One other telltale was that the dizzy cap was previously installed 180 degrees out by PO. There is a notch to set it in one position, but the PO had the cap latched onwithout the notch setting in its place.

Its hard to believe the engine runs this way, but I marked alll the wires, the front of the cap and positions on the cap as I disassemble things.

NoYouRelax 03-17-2013 05:50 AM

I am no mechanic by any means, just a curious engineer with lots of tools, but the PO or his wrench left me with a few laughs.

I have learned to just walk away and come back with a fresh look later or as Tony says....get a beer and relax!!!

Cheers!

NoYouRelax 03-20-2013 05:52 AM

Distributor 180 degrees off
 
Quote:

Originally Posted by Joe Bob (Post 7333488)
Ummmm, the dizzy was inserted 180 degrees backwards and he compensated but reversing the plug wires? Dunno if that is possible......but look into it based on your description.

Correction, and agreed Joe Bob.....I can now see/visualize how the dizzy was installed 180 degrees out by PO. It seems like a matter of removing the dizzy, and rotating the shaft 180 and reinstalling it, followed by rotating the wire positions on the cap accordingly. Either way, I need to get back to the true TDC position and points of reference for future work.

I would love to the rates charged by the PO's wrench......some of the findings are bizarre and it makes me wonder whats lingering.

The devil you know is better than the devil you don't know! :rolleyes:

Thanks all,

Bill

Scott R 03-20-2013 06:35 AM

Why bother with any of that? Just get #1 to the top of the compression stroke and drop the dizzy back in. No need to try and correct someones bad work, just do it right from the start.

NoYouRelax 03-20-2013 06:13 PM

Distributor orientation corrected by partial removal of dizzy and turning rotor 180 degrees. Wires repositioned 180 degrees as well. TDC is really TDC and coincides with the dizzy pointing to notch and number 1 wire. Timing was reset too.....

Now continuing chasing the high idle issue(s)

Joe Bob 03-20-2013 06:16 PM

So....my guess was right? Cool if it was.....seen that happen back in the day with VWs....

NoYouRelax 03-20-2013 06:52 PM

Right you are!!
 
Quote:

Originally Posted by Joe Bob (Post 7341316)
So....my guess was right? Cool if it was.....seen that happen back in the day with VWs....

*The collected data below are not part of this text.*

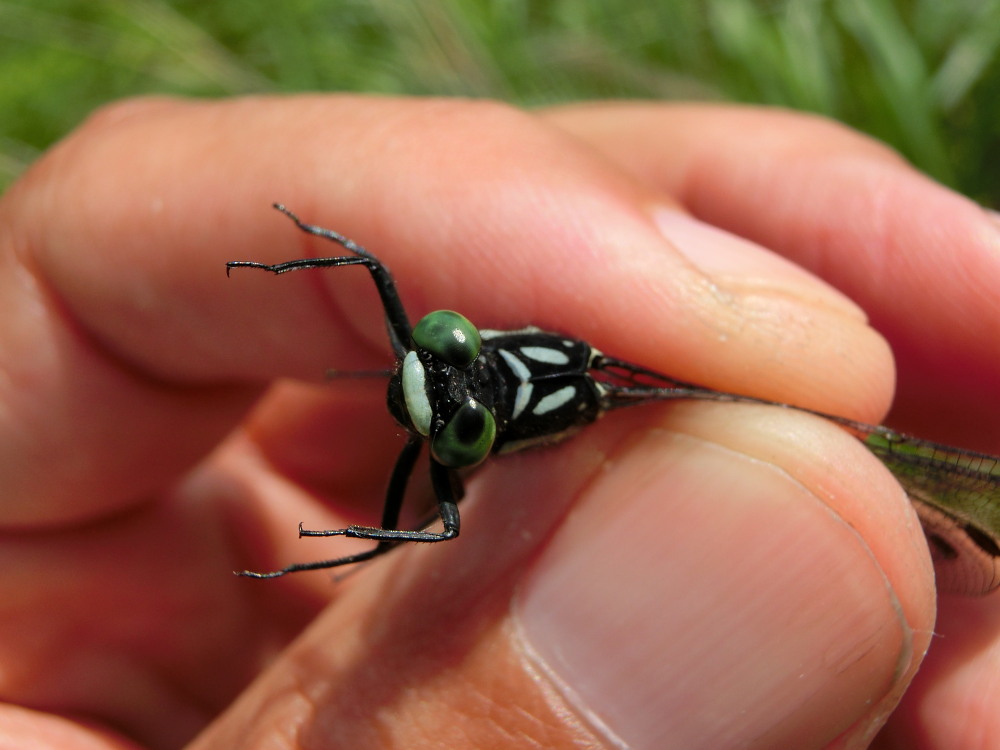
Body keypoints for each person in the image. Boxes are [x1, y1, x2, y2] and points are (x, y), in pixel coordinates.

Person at [1, 96, 997, 749]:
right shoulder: (458, 367)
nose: (432, 389)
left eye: (456, 414)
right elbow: (425, 506)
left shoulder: (602, 380)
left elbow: (424, 495)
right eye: (448, 393)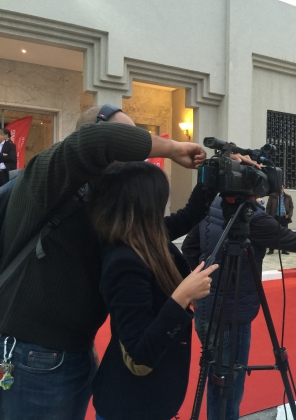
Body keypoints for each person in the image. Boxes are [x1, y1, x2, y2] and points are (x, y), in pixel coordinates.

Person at [0, 104, 207, 420]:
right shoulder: (48, 176)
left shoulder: (99, 194)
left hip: (73, 351)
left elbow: (149, 231)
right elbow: (99, 140)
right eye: (127, 137)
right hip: (34, 353)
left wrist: (212, 180)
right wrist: (173, 148)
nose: (133, 149)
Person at [182, 196, 296, 420]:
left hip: (204, 309)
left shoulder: (209, 205)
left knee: (216, 377)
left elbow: (189, 247)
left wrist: (203, 283)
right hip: (232, 315)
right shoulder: (252, 217)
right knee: (228, 387)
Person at [89, 162, 218, 420]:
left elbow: (189, 215)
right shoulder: (124, 261)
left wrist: (214, 171)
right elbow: (140, 353)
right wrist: (182, 296)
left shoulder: (144, 236)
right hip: (130, 404)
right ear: (146, 204)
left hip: (151, 399)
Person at [266, 184, 294, 255]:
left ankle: (284, 249)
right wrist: (268, 217)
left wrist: (289, 215)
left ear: (284, 188)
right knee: (273, 233)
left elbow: (291, 207)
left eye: (282, 187)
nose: (281, 189)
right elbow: (268, 208)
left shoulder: (288, 197)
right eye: (279, 187)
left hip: (284, 218)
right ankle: (271, 249)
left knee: (285, 234)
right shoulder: (272, 197)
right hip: (275, 217)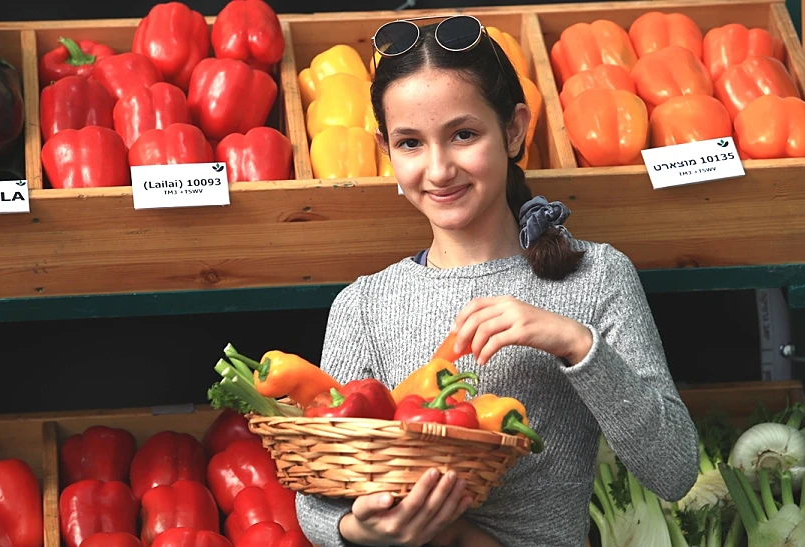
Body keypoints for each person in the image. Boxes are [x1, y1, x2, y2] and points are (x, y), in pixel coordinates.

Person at [295, 14, 699, 547]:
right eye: (411, 143)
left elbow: (674, 471)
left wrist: (575, 343)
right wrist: (355, 529)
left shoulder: (597, 276)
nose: (439, 169)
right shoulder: (364, 305)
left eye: (463, 134)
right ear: (386, 150)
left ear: (513, 130)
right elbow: (316, 490)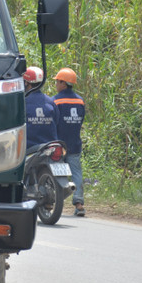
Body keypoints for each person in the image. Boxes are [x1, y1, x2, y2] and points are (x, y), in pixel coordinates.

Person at [52, 67, 86, 216]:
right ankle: (79, 204)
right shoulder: (80, 101)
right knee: (76, 173)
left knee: (58, 173)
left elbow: (53, 122)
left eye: (57, 82)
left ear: (63, 83)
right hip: (75, 144)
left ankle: (53, 201)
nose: (56, 85)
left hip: (59, 146)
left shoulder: (55, 101)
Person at [23, 66, 58, 149]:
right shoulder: (50, 102)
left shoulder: (22, 102)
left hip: (28, 148)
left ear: (26, 83)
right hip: (50, 148)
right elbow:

Joe- Bob was right, I had to back off and think about it, but forgot to grab a Guiness.

Next task...fix my high idle issue.:D Idles nice at 800 rpm, but like to climb to 2300 rpm when warmed and driving around.

Joe Bob 03-20-2013 06:56 PM

Great....gonna email this thread link to my ex wife.....according to her and her lawyer....I'm never right....

If it's running....go out and drive the hell outta it.